■ TASK TO COMPLETE ■
Lines from the top of the listing down to the one with "Grade level. Peer", inclusive, are to be copied exactly.

■ ENTRIES SUPPLIED ■
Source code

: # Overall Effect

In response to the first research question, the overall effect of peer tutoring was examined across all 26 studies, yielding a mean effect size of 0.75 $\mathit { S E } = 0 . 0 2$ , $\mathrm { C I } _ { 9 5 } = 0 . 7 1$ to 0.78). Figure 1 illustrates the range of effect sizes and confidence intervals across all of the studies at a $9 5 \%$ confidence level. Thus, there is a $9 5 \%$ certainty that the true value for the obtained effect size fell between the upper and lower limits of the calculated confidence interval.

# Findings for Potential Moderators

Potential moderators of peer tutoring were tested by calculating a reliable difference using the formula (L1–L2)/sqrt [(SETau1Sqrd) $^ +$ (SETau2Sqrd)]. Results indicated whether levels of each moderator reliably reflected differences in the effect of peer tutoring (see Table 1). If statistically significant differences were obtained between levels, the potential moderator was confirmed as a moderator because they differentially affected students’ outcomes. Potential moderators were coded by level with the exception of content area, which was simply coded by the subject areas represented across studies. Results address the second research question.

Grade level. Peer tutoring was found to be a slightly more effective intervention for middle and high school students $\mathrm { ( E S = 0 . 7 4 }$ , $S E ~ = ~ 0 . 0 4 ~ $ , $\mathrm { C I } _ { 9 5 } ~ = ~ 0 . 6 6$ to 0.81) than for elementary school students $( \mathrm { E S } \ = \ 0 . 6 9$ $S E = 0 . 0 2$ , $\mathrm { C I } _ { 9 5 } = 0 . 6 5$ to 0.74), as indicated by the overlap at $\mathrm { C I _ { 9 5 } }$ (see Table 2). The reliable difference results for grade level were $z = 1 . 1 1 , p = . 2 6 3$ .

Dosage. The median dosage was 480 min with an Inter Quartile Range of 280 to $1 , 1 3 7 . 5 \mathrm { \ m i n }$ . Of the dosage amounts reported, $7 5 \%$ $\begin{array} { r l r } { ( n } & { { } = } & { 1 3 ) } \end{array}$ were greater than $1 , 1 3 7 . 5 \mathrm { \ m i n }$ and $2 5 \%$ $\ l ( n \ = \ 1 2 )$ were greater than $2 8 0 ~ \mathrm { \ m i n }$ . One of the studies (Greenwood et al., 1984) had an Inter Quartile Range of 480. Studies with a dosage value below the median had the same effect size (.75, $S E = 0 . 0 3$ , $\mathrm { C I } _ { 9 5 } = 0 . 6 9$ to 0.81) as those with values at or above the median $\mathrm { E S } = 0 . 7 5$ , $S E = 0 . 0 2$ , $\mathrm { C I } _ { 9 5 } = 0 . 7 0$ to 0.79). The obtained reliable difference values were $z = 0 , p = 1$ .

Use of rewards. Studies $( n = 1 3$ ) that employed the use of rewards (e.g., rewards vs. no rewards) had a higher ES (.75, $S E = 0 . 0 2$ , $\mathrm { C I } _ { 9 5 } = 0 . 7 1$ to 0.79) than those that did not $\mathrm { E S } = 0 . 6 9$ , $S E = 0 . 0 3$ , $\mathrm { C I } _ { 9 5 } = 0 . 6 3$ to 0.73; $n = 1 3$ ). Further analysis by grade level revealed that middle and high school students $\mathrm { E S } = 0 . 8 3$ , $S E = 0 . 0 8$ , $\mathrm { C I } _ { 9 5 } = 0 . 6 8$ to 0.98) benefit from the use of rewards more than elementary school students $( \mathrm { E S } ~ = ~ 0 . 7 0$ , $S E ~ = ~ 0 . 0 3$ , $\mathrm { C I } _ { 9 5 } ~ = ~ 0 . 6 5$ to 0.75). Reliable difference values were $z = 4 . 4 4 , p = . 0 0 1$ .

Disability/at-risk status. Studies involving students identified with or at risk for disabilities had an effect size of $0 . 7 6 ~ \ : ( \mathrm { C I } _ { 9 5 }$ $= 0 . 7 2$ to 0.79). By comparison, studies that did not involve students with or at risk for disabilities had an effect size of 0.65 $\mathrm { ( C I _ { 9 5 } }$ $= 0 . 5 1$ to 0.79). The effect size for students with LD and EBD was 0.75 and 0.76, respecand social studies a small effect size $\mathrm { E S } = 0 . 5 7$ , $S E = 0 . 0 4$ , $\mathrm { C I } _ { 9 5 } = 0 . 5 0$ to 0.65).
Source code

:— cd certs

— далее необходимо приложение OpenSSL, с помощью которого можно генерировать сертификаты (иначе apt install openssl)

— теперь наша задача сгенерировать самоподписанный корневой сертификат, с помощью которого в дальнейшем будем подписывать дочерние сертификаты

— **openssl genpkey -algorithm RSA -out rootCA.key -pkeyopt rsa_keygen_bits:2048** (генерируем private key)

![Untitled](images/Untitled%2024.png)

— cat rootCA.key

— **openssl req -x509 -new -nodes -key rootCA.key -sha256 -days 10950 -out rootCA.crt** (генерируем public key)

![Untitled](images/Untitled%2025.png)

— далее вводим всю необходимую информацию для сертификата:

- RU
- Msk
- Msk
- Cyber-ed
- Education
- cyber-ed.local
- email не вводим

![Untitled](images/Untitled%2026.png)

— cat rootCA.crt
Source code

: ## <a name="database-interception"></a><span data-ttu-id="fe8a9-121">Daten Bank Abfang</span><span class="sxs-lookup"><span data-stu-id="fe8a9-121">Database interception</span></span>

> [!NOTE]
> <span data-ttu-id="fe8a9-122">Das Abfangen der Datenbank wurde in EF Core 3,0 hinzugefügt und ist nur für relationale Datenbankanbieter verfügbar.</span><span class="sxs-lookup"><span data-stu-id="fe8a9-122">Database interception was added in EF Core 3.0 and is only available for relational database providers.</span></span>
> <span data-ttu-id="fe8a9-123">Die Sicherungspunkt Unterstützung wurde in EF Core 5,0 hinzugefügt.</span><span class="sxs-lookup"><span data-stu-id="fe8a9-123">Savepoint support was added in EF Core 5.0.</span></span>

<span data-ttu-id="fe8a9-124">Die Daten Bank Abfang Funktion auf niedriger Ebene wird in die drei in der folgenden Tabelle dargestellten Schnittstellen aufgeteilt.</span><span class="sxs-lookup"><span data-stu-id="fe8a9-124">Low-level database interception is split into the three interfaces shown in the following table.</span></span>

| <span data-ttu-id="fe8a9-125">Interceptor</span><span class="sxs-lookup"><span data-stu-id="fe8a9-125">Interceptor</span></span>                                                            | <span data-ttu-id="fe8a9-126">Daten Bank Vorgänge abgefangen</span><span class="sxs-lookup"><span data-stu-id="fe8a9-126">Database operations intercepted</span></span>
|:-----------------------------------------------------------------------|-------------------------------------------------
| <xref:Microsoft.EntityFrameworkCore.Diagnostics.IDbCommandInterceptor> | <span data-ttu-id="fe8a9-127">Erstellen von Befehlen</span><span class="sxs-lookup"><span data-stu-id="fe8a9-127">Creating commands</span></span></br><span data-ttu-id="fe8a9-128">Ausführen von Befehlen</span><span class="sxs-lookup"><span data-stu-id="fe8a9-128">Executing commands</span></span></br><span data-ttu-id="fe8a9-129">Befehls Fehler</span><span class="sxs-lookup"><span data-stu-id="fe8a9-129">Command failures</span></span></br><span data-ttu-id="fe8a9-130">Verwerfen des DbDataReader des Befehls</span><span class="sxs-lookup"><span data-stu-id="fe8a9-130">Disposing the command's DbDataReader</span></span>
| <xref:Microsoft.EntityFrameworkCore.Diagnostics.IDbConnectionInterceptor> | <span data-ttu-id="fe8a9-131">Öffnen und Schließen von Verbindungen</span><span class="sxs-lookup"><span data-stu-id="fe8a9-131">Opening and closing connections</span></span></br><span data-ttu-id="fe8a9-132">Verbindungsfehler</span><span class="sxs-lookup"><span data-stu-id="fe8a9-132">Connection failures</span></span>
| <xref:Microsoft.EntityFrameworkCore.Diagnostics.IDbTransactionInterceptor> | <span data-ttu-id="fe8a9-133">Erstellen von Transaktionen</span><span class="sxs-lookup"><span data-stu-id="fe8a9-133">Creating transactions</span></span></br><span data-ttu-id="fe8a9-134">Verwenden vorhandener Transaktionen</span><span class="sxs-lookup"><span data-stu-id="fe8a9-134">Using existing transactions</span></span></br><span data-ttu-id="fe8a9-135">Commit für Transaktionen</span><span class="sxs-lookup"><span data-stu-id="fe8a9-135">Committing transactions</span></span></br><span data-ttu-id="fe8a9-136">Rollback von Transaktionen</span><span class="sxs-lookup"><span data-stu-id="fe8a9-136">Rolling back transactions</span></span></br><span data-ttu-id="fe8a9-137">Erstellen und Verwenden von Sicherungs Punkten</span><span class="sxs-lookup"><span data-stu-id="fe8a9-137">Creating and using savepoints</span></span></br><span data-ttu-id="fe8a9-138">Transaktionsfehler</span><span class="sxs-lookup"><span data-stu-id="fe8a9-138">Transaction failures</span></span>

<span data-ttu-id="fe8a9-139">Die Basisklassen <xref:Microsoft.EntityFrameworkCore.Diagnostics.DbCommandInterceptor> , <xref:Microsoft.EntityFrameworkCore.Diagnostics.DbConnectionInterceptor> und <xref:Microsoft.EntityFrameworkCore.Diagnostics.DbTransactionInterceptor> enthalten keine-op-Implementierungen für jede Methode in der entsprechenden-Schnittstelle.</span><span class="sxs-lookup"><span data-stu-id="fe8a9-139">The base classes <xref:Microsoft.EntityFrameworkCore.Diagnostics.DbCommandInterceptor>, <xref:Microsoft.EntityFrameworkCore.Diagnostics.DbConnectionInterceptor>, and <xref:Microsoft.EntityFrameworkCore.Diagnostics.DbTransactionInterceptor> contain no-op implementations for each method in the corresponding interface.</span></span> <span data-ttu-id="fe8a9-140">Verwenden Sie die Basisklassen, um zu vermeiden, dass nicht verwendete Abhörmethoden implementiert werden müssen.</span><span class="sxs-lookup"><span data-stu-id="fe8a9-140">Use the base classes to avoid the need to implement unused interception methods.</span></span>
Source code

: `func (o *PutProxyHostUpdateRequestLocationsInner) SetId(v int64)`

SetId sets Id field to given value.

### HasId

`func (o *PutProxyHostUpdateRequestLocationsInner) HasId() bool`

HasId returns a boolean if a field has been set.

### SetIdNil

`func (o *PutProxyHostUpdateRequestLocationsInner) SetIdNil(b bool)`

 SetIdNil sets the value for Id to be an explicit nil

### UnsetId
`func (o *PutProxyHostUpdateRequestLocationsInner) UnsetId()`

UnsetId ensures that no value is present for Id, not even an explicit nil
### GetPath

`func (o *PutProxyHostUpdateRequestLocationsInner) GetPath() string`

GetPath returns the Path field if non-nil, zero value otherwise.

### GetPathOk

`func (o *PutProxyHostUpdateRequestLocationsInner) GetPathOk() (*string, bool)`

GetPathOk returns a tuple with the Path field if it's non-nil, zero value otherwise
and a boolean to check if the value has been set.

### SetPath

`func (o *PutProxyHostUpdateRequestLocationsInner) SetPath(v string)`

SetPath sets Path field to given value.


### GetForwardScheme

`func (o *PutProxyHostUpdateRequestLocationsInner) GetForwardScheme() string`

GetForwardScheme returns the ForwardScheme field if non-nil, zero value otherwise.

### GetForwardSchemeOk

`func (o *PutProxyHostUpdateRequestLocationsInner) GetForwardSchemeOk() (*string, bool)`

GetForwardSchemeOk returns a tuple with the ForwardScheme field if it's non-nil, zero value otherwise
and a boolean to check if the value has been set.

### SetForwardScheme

■ RESULT BELOW ■
Source code

: # Overall Effect

In response to the first research question, the overall effect of peer tutoring was examined across all 26 studies, yielding a mean effect size of 0.75 $\mathit { S E } = 0 . 0 2$ , $\mathrm { C I } _ { 9 5 } = 0 . 7 1$ to 0.78). Figure 1 illustrates the range of effect sizes and confidence intervals across all of the studies at a $9 5 \%$ confidence level. Thus, there is a $9 5 \%$ certainty that the true value for the obtained effect size fell between the upper and lower limits of the calculated confidence interval.

# Findings for Potential Moderators

Potential moderators of peer tutoring were tested by calculating a reliable difference using the formula (L1–L2)/sqrt [(SETau1Sqrd) $^ +$ (SETau2Sqrd)]. Results indicated whether levels of each moderator reliably reflected differences in the effect of peer tutoring (see Table 1). If statistically significant differences were obtained between levels, the potential moderator was confirmed as a moderator because they differentially affected students’ outcomes. Potential moderators were coded by level with the exception of content area, which was simply coded by the subject areas represented across studies. Results address the second research question.

Grade level. Peer tutoring was found to be a slightly more effective intervention for middle and high school students $\mathrm { ( E S = 0 . 7 4 }$ , $S E ~ = ~ 0 . 0 4 ~ $ , $\mathrm { C I } _ { 9 5 } ~ = ~ 0 . 6 6$ to 0.81) than for elementary school students $( \mathrm { E S } \ = \ 0 . 6 9$ $S E = 0 . 0 2$ , $\mathrm { C I } _ { 9 5 } = 0 . 6 5$ to 0.74), as indicated by the overlap at $\mathrm { C I _ { 9 5 } }$ (see Table 2). The reliable difference results for grade level were $z = 1 . 1 1 , p = . 2 6 3$ .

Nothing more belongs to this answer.